#### [Instructions for the task]
Check every line of the data below for "подписание". Copy each one that has it.

#### [Records for this exercise]
◇ ◇ ◇ ◇ ◇
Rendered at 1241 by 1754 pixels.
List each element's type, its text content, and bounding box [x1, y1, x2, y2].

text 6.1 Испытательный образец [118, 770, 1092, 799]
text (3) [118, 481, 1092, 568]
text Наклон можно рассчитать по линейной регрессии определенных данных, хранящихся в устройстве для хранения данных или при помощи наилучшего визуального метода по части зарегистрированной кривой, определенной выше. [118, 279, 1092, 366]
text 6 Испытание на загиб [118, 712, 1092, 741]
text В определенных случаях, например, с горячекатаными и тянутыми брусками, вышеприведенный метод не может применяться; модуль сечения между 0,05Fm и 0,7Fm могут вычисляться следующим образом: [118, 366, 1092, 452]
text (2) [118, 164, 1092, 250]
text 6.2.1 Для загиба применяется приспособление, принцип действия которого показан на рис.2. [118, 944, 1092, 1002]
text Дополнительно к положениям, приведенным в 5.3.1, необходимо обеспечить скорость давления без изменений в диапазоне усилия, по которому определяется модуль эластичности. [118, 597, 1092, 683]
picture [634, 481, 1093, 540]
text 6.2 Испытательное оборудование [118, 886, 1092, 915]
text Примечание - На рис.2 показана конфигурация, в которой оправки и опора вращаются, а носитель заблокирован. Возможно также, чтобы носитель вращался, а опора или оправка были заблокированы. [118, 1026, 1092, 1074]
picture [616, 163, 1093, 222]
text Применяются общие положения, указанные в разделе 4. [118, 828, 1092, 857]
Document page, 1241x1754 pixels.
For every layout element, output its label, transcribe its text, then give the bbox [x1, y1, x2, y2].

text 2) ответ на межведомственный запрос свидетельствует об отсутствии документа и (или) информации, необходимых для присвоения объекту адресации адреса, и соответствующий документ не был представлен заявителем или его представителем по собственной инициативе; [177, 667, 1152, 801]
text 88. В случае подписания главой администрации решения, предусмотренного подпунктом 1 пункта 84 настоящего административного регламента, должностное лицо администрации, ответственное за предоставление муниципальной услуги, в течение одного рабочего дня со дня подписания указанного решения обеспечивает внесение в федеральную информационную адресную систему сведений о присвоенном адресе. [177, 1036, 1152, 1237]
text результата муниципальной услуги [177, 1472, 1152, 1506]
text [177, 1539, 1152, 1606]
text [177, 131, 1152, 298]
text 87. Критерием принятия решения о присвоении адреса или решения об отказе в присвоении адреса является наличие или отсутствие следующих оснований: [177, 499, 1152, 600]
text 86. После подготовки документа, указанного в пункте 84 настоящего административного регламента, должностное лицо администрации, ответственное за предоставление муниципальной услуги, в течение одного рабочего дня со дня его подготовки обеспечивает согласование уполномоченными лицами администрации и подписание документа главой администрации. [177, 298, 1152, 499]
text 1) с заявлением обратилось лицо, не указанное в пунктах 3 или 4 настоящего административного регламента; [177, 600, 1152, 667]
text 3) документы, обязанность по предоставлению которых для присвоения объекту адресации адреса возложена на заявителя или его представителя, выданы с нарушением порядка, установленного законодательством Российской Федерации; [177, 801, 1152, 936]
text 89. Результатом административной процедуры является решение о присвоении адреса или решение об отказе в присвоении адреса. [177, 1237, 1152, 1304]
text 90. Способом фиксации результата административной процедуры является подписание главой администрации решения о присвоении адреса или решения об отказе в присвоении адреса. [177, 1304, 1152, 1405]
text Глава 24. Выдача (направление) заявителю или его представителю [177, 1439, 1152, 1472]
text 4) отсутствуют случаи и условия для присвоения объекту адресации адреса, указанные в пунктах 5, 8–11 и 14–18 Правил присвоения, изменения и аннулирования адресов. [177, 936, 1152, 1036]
◇ ◇ ◇ ◇ ◇
#### [Your solution]
text 86. После подготовки документа, указанного в пункте 84 настоящего административного регламента, должностное лицо администрации, ответственное за предоставление муниципальной услуги, в течение одного рабочего дня со дня его подготовки обеспечивает согласование уполномоченными лицами администрации и подписание документа главой администрации. [177, 298, 1152, 499]
text 90. Способом фиксации результата административной процедуры является подписание главой администрации решения о присвоении адреса или решения об отказе в присвоении адреса. [177, 1304, 1152, 1405]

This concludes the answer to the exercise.